House prices in the more affordable North East (+2.7%) and North West (+2.6%) are continuing to grow, while London (-2.4%) and the South East (-1.6%) are seeing price falls.

The number of homes for sale is at its highest level for this time of year since 2015, and almost a third of listings of existing homes for sale are seeing prices reduced.

Homes that didn’t need a price reduction sold in just 36 days, compared with 127 days for those that needed a reduction.

Despite ongoing pressures on the cost of living and higher mortgage rates in recent months, the index reveals that sales agreed were down by just 4% compared with this time last year, and were 2% higher than the same period in 2024.

First-time buyer sales were also down 4% compared with the 2025 market and only 1% lower than in 2024.

Data found that the typical first-time buyer homes saw the smallest average monthly price increase (+0.3%) and remained 0.7% lower than at this time last year.

Mortgage affordability has improved slightly this month, with Rightmove’s daily mortgage tracker showing that the average two-year fixed rate has fallen to 5.18%, from 5.42% at this time last month.

Rightmove property expert Colleen Babcock says: “It’s normal to see asking prices pick up as we move through the spring selling season. What’s notable this month is that activity in the market is staying fairly steady, even with ongoing cost-of-living pressures and wider global uncertainty.”

“The number of sales agreed is holding up well, consistent with trends we’ve seen in 2026 so far.
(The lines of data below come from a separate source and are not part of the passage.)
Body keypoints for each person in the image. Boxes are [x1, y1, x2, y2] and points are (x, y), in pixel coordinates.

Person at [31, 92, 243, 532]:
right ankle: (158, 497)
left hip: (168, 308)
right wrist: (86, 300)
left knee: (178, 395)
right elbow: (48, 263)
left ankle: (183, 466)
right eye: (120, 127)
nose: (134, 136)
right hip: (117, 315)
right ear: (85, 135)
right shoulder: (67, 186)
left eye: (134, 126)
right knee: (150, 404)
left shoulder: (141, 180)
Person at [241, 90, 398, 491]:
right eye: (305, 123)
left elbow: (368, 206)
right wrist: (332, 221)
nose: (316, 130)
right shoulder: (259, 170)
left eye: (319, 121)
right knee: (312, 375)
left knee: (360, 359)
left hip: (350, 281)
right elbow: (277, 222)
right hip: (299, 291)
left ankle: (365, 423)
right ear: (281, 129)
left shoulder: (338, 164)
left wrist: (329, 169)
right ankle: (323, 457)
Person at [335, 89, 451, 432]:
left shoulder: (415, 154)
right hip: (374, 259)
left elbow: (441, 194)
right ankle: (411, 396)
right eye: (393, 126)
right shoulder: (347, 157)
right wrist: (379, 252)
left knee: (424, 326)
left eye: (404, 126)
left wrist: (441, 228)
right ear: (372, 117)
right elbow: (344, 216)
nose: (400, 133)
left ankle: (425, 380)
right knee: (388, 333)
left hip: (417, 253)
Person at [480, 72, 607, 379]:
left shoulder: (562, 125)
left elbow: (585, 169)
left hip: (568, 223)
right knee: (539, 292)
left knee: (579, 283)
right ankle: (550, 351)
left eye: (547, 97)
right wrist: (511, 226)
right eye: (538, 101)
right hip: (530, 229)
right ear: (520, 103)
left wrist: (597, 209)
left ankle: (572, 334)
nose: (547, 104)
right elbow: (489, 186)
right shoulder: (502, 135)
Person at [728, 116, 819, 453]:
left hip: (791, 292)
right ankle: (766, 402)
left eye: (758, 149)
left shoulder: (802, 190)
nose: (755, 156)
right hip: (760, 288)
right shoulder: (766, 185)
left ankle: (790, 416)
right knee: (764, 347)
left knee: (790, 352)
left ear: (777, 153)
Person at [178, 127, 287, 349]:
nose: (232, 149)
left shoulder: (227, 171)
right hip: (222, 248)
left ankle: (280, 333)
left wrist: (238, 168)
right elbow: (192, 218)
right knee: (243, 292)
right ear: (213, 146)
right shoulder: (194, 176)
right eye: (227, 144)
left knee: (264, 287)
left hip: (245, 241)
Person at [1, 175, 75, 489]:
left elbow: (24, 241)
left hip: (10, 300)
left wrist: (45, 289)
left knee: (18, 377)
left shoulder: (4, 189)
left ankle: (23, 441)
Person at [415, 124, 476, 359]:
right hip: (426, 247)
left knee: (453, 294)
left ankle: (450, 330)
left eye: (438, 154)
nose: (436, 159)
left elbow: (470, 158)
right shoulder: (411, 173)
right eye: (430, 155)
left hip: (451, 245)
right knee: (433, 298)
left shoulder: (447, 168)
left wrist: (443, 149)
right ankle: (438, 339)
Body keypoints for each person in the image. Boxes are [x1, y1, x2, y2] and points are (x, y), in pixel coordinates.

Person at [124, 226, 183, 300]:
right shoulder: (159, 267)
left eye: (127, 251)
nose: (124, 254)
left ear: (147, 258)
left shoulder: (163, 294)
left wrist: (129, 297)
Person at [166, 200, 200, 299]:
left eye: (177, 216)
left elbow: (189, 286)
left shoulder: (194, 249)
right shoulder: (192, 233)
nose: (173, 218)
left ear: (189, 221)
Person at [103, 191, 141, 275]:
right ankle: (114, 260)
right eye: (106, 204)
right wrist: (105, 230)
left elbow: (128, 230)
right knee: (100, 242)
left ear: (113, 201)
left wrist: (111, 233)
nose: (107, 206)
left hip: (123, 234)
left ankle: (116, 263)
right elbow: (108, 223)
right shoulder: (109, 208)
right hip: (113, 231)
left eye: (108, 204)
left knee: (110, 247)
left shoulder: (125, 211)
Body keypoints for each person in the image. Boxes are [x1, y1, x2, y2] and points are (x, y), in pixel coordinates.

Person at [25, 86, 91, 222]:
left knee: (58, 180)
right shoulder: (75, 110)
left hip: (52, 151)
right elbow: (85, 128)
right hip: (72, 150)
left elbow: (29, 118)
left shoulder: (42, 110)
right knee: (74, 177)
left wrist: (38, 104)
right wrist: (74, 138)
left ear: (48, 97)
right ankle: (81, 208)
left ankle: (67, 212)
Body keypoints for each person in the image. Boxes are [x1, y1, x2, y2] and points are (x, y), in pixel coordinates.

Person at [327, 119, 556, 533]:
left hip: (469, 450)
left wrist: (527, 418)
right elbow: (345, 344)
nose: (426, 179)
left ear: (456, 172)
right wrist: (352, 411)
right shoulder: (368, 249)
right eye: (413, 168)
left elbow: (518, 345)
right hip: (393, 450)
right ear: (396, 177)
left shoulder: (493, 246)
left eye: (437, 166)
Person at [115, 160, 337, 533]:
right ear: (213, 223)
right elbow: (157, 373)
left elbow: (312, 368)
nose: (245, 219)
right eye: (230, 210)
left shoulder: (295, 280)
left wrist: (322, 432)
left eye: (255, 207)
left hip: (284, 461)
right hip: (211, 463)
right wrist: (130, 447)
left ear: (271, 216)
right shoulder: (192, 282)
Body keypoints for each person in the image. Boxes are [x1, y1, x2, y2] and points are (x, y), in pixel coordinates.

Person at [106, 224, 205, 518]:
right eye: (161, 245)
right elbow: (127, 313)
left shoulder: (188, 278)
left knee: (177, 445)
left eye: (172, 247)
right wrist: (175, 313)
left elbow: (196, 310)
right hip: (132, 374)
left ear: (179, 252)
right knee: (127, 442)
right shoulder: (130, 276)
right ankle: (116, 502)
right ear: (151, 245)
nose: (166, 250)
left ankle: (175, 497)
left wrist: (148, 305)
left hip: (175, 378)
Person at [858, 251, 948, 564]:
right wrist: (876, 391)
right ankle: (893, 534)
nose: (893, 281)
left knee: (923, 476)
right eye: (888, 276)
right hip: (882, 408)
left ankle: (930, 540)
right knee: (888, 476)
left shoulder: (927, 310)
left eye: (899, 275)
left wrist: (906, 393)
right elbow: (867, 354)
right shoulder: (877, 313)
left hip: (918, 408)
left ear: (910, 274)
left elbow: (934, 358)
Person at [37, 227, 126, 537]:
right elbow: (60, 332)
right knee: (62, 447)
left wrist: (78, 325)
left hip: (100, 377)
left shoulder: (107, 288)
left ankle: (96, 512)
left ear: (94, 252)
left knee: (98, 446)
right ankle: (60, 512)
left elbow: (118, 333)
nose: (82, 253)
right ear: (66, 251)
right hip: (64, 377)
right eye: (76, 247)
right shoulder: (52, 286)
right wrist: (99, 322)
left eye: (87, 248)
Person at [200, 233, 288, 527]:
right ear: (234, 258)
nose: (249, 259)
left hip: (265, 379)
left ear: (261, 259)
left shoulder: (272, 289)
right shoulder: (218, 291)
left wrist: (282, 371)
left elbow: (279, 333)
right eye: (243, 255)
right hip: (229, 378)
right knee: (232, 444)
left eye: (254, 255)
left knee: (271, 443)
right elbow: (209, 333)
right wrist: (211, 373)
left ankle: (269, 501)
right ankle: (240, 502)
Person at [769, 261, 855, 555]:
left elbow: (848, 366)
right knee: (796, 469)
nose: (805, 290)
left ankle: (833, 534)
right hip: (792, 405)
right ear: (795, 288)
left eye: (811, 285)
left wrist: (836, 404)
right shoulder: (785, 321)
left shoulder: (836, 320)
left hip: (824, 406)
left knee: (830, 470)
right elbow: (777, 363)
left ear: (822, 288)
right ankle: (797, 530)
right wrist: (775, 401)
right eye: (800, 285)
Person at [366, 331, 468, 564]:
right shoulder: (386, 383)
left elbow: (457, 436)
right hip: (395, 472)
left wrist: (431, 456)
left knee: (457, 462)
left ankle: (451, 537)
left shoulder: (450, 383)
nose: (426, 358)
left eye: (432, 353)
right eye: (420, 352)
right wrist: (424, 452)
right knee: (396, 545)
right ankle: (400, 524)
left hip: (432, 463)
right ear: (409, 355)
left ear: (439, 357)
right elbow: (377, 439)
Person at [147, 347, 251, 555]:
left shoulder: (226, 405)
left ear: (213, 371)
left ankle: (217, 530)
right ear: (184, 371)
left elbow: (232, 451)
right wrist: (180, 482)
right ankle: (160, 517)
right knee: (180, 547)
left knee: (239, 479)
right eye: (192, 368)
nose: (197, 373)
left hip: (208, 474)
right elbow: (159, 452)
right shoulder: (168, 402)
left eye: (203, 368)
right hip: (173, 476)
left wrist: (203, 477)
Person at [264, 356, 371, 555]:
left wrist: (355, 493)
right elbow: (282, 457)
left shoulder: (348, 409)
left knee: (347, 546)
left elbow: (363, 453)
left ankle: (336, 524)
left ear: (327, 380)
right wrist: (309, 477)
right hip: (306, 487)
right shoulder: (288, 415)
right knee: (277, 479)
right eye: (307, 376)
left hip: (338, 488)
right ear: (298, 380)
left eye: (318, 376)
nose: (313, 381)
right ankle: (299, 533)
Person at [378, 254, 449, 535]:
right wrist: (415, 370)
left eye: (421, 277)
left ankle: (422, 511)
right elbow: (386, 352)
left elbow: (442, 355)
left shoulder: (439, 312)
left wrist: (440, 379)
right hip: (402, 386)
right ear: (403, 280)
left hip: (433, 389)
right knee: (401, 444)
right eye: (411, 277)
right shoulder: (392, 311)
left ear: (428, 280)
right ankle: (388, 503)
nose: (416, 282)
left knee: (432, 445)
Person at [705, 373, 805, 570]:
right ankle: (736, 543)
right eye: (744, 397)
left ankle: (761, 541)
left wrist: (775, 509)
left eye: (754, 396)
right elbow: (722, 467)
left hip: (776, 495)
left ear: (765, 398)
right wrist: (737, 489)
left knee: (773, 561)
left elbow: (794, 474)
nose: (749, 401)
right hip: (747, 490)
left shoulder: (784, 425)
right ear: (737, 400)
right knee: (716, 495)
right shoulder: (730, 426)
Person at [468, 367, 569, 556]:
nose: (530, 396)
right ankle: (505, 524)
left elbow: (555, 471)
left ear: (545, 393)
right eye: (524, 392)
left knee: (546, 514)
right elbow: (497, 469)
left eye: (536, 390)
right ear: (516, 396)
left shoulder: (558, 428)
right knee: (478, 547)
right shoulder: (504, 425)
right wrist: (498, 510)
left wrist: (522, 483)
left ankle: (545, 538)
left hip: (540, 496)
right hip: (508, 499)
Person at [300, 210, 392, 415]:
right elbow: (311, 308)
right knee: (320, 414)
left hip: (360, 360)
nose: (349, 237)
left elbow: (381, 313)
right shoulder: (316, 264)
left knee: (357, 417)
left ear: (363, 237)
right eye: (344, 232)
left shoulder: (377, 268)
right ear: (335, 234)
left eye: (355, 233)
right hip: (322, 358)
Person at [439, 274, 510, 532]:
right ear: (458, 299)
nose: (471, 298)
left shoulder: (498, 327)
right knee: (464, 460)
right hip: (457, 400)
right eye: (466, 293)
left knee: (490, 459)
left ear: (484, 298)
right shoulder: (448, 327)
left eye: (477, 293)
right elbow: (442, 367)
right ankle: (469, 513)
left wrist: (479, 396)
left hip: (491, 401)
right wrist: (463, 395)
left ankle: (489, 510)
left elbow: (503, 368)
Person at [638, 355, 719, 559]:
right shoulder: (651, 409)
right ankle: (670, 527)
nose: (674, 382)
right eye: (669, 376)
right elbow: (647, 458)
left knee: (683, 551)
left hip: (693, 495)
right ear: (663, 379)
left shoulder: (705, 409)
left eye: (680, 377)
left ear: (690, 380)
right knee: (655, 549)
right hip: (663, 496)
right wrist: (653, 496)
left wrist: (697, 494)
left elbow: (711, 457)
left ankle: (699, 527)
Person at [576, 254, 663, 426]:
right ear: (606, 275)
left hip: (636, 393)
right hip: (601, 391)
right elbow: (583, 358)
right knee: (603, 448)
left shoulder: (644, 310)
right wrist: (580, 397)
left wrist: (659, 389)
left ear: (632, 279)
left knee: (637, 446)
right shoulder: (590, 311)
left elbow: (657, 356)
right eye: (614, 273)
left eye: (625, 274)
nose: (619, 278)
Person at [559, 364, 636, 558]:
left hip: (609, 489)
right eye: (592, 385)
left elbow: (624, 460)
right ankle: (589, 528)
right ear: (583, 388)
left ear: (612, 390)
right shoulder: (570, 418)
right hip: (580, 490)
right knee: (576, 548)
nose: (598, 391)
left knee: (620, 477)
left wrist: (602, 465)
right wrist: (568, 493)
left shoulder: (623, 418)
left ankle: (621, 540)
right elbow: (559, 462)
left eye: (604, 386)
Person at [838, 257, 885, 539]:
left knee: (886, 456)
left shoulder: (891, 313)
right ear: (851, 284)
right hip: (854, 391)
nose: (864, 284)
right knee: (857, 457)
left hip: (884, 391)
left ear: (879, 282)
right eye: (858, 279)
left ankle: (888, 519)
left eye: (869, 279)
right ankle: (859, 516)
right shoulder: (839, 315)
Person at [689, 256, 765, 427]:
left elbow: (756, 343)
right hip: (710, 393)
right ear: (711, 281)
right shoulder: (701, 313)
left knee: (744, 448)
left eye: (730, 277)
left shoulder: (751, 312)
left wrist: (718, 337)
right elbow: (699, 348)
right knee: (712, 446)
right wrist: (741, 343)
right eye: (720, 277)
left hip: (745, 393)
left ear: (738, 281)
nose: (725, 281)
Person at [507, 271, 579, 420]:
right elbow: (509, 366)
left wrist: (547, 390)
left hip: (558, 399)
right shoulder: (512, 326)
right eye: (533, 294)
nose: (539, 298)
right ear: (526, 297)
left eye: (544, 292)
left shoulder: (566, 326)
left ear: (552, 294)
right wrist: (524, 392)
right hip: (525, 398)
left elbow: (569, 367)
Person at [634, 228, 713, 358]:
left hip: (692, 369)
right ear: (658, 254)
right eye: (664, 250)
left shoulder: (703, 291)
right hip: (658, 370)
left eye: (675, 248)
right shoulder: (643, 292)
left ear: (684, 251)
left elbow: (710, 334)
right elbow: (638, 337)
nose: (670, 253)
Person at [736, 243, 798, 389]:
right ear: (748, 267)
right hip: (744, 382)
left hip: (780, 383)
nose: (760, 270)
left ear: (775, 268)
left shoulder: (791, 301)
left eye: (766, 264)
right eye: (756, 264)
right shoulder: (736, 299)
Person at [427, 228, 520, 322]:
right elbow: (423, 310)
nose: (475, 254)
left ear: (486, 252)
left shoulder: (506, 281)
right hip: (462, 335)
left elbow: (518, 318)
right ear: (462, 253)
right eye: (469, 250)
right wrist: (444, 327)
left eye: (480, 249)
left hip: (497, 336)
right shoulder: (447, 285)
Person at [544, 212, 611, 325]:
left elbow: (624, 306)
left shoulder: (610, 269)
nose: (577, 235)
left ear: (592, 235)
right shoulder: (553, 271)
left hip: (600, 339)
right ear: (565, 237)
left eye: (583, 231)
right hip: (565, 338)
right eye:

However, this overall positive national monthly snapshot masks a north-south divide in year-on-year seller pricing-power.”

“Prices are rising in the north, but all sellers should note that buyer choice is now at its highest level for this time of year since 2015. Getting the asking price right from the outset is therefore increasingly important, as homes priced too ambitiously are taking longer to sell.”

“That’s where agents have a key role to play, working closely with sellers to set realistic prices from day one to help homes to attract immediate interest and sell more quickly.”

Meanwhile, Shawbrook sales and distribution director for retail mortgages Louise Apollonio says: “While month-on-month prices are up by 1.2%, the steady start to the year is fading as house prices react to waning buyer demand.”

“Around 32% of homes currently on the market have undergone at least one price reduction whether that’s due to a seasonal post-Easter lull, or broader economic caution. Rising costs and global uncertainty could also be deterring buyers, who may be holding out until there’s more clarity.”

“While demand is low, now is a good opportunity for buyers to seek better deals, particularly as affordability remains an issue. In the coming months, while the property market adopts a ‘wait-and-see’ mindset, buyers would benefit from using this time to speak with a broker and assess the best options going forward.”

Finova business development director Hamza Behzad adds: “Spring is traditionally a time of a great activity for the housing market, and 2026 has been no different. In the face of tightening affordability, sticky inflation, and geopolitical angst, buyers are still upbeat.”

“With new data from Savills reporting that almost 700 buy-to-let properties were put on sale per day up to March – courtesy of the Renters’ Rights Act – we may see a fresh injection of housing stock. This could drive down prices, creating new footholds for buyers who would otherwise struggle to step onto the housing ladder.”